:: Data to use

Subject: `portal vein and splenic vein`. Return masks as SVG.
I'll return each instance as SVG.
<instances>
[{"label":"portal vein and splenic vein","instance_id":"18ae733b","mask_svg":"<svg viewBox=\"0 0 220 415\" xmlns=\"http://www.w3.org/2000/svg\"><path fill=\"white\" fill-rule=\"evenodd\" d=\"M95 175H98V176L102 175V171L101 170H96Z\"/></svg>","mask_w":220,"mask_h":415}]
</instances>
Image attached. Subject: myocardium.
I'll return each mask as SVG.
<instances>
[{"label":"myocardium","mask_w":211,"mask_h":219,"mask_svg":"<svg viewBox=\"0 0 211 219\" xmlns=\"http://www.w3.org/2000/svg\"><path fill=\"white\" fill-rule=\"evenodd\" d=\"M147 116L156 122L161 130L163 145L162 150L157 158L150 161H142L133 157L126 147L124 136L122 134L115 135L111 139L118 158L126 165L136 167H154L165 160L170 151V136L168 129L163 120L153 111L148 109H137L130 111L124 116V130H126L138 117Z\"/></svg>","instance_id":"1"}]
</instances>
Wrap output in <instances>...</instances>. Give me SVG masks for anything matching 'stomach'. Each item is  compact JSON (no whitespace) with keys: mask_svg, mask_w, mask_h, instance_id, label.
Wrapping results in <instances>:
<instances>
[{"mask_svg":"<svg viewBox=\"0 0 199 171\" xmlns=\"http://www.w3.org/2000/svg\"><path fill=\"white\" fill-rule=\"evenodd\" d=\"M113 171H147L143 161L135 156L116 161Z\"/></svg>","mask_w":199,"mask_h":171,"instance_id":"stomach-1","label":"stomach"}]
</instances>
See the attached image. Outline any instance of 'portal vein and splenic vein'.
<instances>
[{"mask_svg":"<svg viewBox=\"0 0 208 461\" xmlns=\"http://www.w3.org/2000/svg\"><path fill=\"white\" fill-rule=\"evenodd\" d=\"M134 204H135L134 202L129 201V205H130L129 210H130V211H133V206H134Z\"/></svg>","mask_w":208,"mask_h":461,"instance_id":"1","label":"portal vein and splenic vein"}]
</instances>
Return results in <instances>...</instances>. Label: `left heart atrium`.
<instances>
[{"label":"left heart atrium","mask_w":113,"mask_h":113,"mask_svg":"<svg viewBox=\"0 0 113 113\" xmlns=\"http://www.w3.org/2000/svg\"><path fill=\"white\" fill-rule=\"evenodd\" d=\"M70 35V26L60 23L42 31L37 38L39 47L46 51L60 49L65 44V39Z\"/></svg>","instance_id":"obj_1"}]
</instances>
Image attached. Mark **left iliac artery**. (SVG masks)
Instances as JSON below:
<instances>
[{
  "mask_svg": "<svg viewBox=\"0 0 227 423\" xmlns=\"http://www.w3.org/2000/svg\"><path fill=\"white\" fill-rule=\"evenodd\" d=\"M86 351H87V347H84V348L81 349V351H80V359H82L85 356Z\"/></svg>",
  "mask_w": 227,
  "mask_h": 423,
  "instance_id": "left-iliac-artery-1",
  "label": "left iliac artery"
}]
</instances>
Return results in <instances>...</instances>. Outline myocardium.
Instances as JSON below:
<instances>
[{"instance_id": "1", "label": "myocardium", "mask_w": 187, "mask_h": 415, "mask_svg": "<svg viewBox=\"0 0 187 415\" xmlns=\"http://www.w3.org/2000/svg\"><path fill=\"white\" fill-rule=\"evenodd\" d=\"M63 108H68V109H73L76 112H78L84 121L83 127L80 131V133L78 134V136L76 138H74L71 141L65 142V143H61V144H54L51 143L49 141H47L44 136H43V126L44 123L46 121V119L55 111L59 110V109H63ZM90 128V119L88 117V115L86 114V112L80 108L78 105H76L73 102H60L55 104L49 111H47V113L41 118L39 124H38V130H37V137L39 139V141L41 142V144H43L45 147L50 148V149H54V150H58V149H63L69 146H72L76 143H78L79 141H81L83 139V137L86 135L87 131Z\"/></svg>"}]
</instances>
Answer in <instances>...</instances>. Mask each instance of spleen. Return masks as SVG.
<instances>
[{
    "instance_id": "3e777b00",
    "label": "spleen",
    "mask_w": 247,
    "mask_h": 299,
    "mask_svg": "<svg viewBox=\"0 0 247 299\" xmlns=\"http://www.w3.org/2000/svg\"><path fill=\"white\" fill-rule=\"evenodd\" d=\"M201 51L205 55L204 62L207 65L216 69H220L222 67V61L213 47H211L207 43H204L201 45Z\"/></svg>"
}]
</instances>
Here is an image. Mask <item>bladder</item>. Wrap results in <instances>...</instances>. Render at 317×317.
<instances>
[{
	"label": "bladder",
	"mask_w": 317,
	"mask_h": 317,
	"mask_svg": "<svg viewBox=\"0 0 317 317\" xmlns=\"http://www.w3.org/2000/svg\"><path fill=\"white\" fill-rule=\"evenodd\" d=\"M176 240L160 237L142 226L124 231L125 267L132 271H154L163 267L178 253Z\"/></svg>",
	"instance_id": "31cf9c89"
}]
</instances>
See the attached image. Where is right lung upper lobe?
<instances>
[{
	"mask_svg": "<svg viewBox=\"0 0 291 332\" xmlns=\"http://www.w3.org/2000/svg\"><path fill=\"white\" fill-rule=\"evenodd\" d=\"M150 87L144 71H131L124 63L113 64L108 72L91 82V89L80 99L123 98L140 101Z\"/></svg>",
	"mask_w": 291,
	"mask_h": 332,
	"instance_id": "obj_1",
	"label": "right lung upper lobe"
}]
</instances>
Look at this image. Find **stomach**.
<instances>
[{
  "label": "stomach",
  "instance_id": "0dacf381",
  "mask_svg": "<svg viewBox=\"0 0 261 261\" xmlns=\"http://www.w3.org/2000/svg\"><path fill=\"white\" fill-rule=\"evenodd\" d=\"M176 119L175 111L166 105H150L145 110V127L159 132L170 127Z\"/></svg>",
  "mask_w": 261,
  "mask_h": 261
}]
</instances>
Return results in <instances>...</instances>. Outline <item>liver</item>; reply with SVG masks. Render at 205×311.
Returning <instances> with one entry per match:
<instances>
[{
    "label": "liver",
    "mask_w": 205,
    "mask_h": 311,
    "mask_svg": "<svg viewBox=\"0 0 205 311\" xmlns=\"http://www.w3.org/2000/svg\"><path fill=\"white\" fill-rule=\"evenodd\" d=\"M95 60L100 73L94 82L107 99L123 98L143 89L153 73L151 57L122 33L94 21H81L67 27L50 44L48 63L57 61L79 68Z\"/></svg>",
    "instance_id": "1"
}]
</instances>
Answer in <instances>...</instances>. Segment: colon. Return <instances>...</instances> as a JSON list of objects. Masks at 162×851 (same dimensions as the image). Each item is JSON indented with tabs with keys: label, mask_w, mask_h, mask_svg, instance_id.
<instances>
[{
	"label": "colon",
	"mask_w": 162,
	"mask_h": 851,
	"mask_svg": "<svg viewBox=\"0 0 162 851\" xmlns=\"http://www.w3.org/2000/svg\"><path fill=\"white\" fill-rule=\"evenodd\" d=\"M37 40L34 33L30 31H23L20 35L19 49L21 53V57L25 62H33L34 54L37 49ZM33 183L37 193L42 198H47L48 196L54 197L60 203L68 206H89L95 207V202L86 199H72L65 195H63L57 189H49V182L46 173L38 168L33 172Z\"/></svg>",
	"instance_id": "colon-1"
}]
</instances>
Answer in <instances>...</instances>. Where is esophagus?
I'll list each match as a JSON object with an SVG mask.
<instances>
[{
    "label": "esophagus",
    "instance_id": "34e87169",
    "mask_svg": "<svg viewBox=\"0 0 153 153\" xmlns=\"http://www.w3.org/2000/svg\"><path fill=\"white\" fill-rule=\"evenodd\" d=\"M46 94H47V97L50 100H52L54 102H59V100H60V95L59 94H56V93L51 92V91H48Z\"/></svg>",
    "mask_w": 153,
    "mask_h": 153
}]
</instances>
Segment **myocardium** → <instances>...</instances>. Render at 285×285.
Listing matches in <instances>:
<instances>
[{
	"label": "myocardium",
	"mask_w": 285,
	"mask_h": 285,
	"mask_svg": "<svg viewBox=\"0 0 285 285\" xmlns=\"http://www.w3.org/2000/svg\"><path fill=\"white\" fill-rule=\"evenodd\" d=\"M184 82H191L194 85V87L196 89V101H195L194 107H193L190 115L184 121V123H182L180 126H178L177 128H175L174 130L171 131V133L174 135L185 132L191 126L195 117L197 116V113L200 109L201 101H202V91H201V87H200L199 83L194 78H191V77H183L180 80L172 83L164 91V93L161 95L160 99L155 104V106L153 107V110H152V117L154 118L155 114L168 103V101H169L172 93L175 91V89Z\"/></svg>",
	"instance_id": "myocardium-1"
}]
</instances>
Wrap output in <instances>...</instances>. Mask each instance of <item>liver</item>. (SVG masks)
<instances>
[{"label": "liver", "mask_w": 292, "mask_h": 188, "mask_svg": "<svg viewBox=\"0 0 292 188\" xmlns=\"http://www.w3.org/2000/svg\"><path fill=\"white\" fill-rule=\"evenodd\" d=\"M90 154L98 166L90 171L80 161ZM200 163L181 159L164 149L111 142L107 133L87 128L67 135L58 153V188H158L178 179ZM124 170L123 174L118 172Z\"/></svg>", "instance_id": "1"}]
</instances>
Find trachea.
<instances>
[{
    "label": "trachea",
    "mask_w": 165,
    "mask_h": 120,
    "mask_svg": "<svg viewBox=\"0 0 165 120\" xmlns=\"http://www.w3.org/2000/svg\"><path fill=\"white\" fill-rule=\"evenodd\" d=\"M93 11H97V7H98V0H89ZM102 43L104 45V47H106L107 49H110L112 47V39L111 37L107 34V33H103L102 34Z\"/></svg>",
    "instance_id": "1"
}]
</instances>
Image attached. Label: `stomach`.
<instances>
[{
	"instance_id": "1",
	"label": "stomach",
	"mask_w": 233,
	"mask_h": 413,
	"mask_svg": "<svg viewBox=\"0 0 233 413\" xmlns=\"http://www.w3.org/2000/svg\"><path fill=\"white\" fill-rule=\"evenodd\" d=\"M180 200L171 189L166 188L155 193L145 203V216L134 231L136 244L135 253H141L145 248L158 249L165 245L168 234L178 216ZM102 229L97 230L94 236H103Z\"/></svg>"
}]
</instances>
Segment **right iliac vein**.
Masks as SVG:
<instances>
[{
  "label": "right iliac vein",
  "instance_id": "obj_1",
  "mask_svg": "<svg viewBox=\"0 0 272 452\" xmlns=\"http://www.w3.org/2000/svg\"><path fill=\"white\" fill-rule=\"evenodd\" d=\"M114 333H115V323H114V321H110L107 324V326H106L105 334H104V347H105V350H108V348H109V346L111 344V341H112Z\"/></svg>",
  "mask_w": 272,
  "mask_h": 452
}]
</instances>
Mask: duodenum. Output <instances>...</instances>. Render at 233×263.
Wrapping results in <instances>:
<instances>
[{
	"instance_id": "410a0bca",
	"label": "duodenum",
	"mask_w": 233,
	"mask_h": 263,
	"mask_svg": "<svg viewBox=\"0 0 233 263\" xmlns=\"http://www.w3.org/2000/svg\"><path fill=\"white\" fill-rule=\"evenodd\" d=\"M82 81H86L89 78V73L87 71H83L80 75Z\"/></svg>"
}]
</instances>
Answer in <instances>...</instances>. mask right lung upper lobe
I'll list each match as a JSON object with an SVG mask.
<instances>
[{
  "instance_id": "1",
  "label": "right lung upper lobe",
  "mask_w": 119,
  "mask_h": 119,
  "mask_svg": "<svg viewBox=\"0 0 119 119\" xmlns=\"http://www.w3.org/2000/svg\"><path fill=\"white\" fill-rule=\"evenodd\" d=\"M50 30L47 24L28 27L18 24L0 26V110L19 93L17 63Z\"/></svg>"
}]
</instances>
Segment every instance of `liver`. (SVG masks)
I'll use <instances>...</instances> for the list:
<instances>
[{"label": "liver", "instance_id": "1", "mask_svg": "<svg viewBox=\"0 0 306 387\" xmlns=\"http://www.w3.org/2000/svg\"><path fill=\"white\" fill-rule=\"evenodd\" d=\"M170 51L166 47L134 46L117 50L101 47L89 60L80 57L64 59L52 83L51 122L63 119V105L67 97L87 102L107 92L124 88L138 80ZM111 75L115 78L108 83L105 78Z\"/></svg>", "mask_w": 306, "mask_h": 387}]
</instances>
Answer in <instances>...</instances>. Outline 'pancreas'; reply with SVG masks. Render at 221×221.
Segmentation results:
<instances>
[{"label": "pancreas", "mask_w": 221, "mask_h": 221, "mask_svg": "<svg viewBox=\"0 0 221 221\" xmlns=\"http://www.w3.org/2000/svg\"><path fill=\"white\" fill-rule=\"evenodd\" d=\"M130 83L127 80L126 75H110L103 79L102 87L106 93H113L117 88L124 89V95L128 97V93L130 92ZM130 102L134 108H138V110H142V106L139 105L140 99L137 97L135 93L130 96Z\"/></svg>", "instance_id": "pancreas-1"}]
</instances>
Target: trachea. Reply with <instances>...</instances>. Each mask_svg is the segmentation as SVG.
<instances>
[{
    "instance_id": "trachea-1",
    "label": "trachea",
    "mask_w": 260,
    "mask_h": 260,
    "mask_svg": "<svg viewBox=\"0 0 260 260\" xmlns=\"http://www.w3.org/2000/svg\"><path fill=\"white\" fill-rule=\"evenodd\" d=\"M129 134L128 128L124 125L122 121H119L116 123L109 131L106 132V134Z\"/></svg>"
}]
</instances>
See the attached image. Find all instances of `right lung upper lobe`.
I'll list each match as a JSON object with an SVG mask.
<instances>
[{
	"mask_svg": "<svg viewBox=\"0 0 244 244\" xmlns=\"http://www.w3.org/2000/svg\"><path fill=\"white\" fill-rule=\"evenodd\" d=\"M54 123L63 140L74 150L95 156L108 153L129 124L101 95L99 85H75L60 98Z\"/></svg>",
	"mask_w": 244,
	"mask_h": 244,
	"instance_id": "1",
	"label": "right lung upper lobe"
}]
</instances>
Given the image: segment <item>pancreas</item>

::::

- **The request**:
Return each line of the items above that contains the word "spleen".

- **Solution to the exercise**:
Answer in <instances>...</instances>. Mask each instance of spleen. Return masks as SVG.
    "label": "spleen",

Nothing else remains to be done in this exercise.